U.S. Pat. No. 6,301,526 A (mun Sang Kim et al.) relates mainly to a device having a force feedback function and which is mounted on a human arm. This can return feedback information concerning operating limits by using motor brakes. The main device is a series type chain configuration fixed on the back of an operator. Second and third combining means are fixed above and below the elbow, and fourth combining means are fixed to a back portion of the hand. Seven axes of the exoskeleton include electric brake units for generating torque. Position-determining units and gear units for amplifying torque are associated with the actuator units.
The base of the moving system is fixed to the operator's back and not to the chest. The movement of the exoskeleton can be influenced only by passive electric brakes, which can be used only to damp the natural movements of the human arm.
International patent application WO 95/32842 A2 (AN, Bin) relates to a system having the same degrees of freedom as the human arm, and which therefore needs to be attached closely to the human arm. The system also moves in a manner equivalent to the arm of an operator. The exoskeleton is fixed on the operator's back and all the components that form an interface with the human body are adjustable. As a result, any misalignment between the operator and the system imparts movement constraints on the human joints and is very uncomfortable, impeding natural anatomic movements. That invention relates mainly to the problem of attaching the exoskeleton to the operator, which problem is solved by means of special design features.

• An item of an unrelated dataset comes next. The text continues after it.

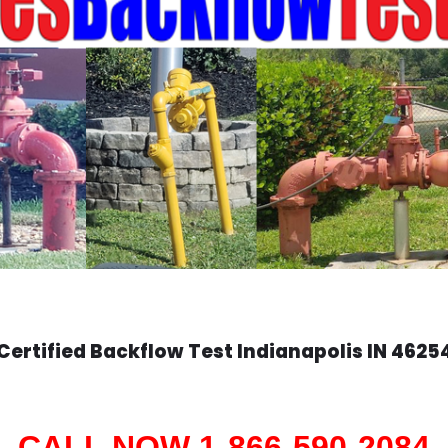
Certified Backflow Test
Indianapolis
IN 4625
CALL NOW 1-866-590-2084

Movements are restricted to only five degrees of freedom. Movements of the shoulder girdle, and movements of the wrist are neither detectable nor controllable. Each axis is actuated directly by a DC motor device, which is mounted close to an appropriate joint axis. Because of its highly simplified moving structure, many of the components need to be designed to be adjustable. The base of the exoskeleton is fixed on the upper portion of the operator's back.
It can be seen that prior art exoskeletons, some of which are described above, present major limitations and do not make it possible to satisfy fully the needs that are felt, in particular in space applications. Prior art exoskeletons are for the most part based on a mechanism which seeks to imitate or to approximate as closely as possible the movements of human limbs. Finally, as can be seen from the description below of the invention, prior art exoskeleton mechanisms present major structural differences compared with the mechanism implemented in the invention.